Marriage, My Life

How to Bring Excitement Back Into Your Marriage

Image by Bruno /Germany from Pixabay

This past weekend I had it all planned out. It was Spring Break for our school. We had an extra 2 days off and I wasn’t going to do much except work on this blog and maybe some cleaning I have been putting off. Things changed.

On Friday morning near lunchtime, I walked into our bedroom to ask my husband, Micky, what he wanted to do for lunch. It was Friday during Lent so our options became limited. I would have been fine with breakfast cereal and call it a day.

Micky had his small suitcase on the bed all packed and ready to go somewhere. Here is how the conversation went (there is some paraphrasing here.):

Me: You’re leaving? (I’m running through my mind trying to think of conversations we may have had about my husband leaving for a while. Usually, it would be for work purposes.)

DH: Yep. You’re coming too. You have a half-hour to pack.

Me: OK…I have questions.

DH: Like what?

Me: Warm or Cold?

DH: The weather is like today.

Me: How long do I pack for?

DH: 2 days.

Me: Are there any restrictions on liquid sizes?

DH: Nope.

Me: What do I pack for?

DH: Pack for having fun.

Me: Do the boys know?

DH: Yep.

I was contemplating his answers trying to figure out what we were going to do and where we were going. From his answers, I knew that packing wasn’t going to be too difficult since we were not going on a plane (no liquid restrictions), didn’t need to dig out my summer clothes (same weather), and it wasn’t going to be a dressy occasion (pack for fun). This was exciting!

A half-hour or so we headed west from our home. Along the way, we were trying to decide where we were going to have lunch. (Remember, it’s Friday during Lent.) We decided to stop in a neighboring town at a restaurant/bar and see what they had for lunch.

After our lunch, we continued on this mystery adventure. No kids in tow. No cleaning or responsibilities to worry about at home. No work on a long weekend. Just the two of us.

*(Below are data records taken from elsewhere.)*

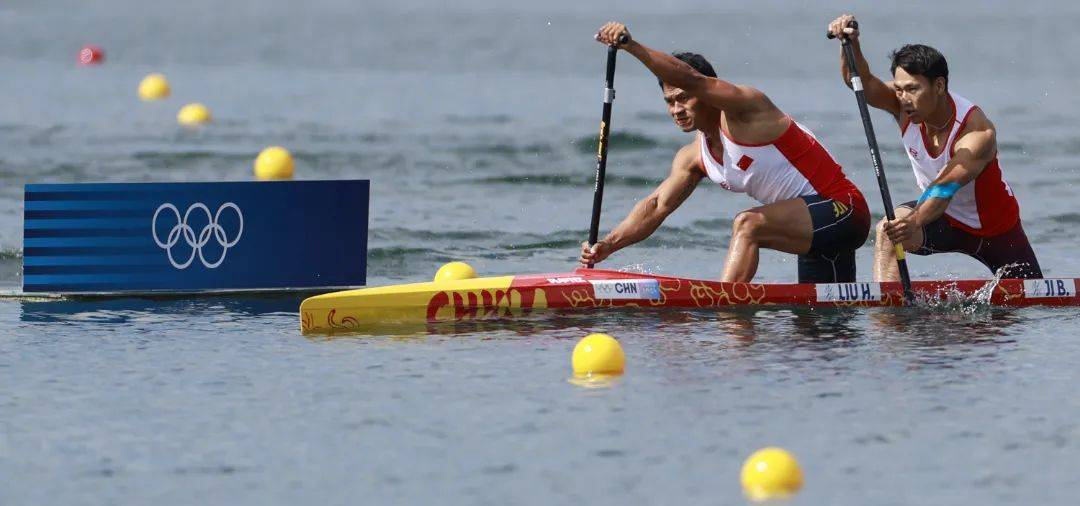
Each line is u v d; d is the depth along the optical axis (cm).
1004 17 12712
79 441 1961
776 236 2831
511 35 11356
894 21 12194
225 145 5556
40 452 1911
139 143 5572
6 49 10188
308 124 6209
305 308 2675
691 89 2692
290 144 5588
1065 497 1716
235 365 2397
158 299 3053
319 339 2611
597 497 1719
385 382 2273
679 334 2623
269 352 2498
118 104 6969
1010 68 8912
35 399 2175
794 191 2817
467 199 4503
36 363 2412
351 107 6862
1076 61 9281
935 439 1942
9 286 3203
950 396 2167
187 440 1962
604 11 14062
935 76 2788
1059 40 10544
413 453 1897
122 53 10056
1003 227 3003
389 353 2483
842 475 1795
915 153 2916
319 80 8275
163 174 4919
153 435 1986
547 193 4638
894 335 2619
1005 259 3052
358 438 1966
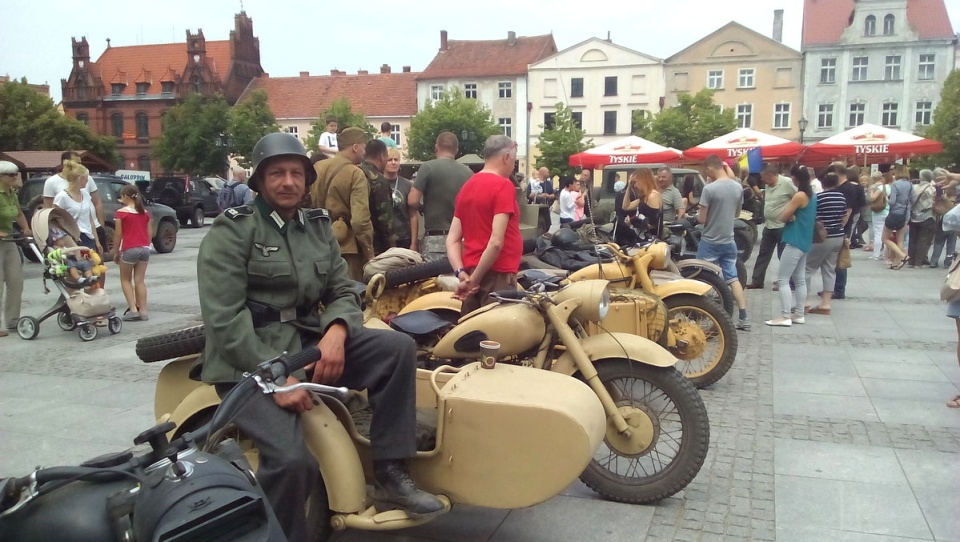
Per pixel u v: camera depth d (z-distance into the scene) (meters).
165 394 3.88
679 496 4.16
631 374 4.02
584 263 6.52
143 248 9.20
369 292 4.84
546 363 4.04
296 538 2.78
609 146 17.25
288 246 3.07
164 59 70.56
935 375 6.56
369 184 6.79
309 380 3.16
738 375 6.60
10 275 8.56
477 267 4.43
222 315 2.87
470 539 3.69
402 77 69.50
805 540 3.65
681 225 9.60
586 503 4.09
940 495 4.13
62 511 2.01
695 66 62.19
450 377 3.54
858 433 5.12
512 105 66.56
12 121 45.22
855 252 16.72
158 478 1.99
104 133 69.25
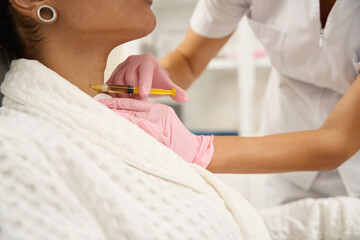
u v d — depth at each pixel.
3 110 0.51
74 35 0.58
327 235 0.80
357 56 0.84
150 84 0.62
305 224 0.82
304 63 0.91
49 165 0.44
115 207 0.43
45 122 0.49
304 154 0.66
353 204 0.82
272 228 0.83
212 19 1.01
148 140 0.53
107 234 0.43
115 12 0.56
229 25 1.04
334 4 0.76
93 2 0.55
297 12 0.85
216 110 2.62
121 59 0.93
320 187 1.10
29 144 0.43
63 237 0.38
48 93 0.52
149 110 0.60
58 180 0.43
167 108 0.61
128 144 0.52
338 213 0.81
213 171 0.64
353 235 0.78
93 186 0.44
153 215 0.47
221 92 2.60
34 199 0.39
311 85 1.00
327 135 0.68
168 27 2.45
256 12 0.93
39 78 0.52
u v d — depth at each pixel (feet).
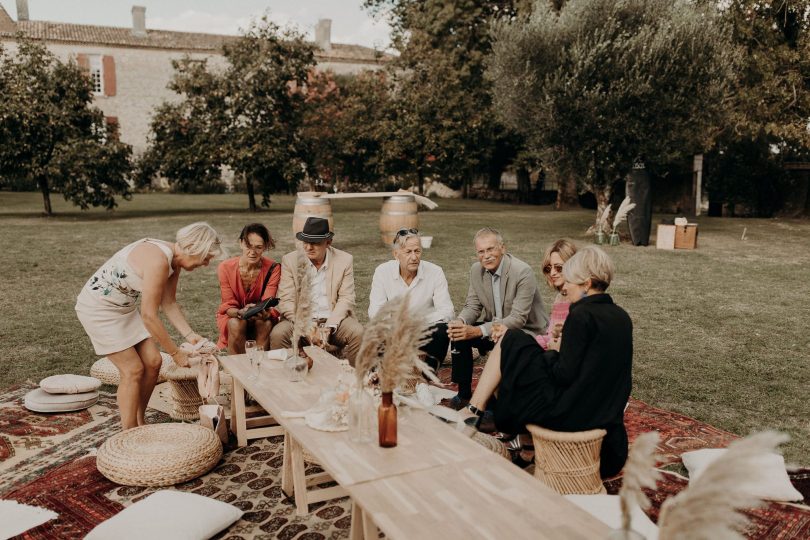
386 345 8.41
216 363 13.10
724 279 31.60
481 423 12.36
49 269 33.22
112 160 65.67
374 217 66.23
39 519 9.77
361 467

Once we drove south out of Sturgis I realized where we were going. We were staying in Deadwood for the weekend. The whole outing was filled with relaxation (much-needed naps), laughter, good food, good drinks (lots of drinks), surprise visits from family members, and lots of lovin’ on each other. The trip helped rejuvenate our marriage and our love for each other. We were ‘us’ again.  And in turn, our sons could see how loving and happy we became towards them and towards each other as husband and wife.

And that is why I have missed a couple of days posting during this Lenten season. We were taking care of our marriage. The surprise trip was instrumental in putting a spark back into our marriage and it was so worth it!

In our busy lives, we have to stop and just take time to enjoy each other’s company. It is easy to become apathetic in the day-to-day of our lives and it is easy to take our spouse for granted. Deadlines, jobs, kids’ activities, and errands get in the way and we lose sight of the love that brought us together in the first place. Sometimes we are exhausted we think we cannot fit one more thing in our lives.

That is when it is most important. We, as a couple, need to plan alone time, surprises, date nights, and other ways to connect with each other. It is essential for a strong marriage. Even if you have an empty nest, it is good to get away from home so the two of you can escape the pressures of daily life.

Do you have to go on a vacation and spend lots of money to be together? No, of course not. Even a simple walk together in the neighborhood can spark a connection. Here are just a few ways to bring excitement into your marriage.

  • Dinner for two at a favorite restaurant.
  • Candlelight dinner for two at home. Send the kiddos out with a babysitter or family member.
  • A walk through the neighborhood.
  • Love notes around the house.
  • Surprise mini-vacation or stay-cation.
  • Afternoon playing in the park.
  • Scavenger hunt.
  • Re-visit the place you two met.
  • Drinks and dancing at a local bar.
  • Stargazing in a field.
  • Surprises, surprises, surprises.

Will these things take some planning? In a word, yes. Will spending time together without distractions bring a spark back into your marriage? Absolutely! The two of you will be happier, your children will be happier, and your friends and family will see how happy you are. The love you two have for each other when you take the time to be alone together spreads to the people around you. It will be so worth it!

Tonight, plan a time when the two of you can be alone together. Think back to when you two were first dating. All of rhe anticipation, the unexpected gifts, the excitement of being together. Line up the babysitter. Make the reservations. Take a personal day off. Do whatever it takes for your marriage to be as strong as it can possibly be. If it is a surprise for your husband/wife like my husband did for me, it will be even sweeter to see their reaction.

1 thought on “How to Bring Excitement Back Into Your Marriage

  1. Tammy,
    What a fun surprise for you!! Mickey did really well. I’m happy that you two got some alone time to reconnect.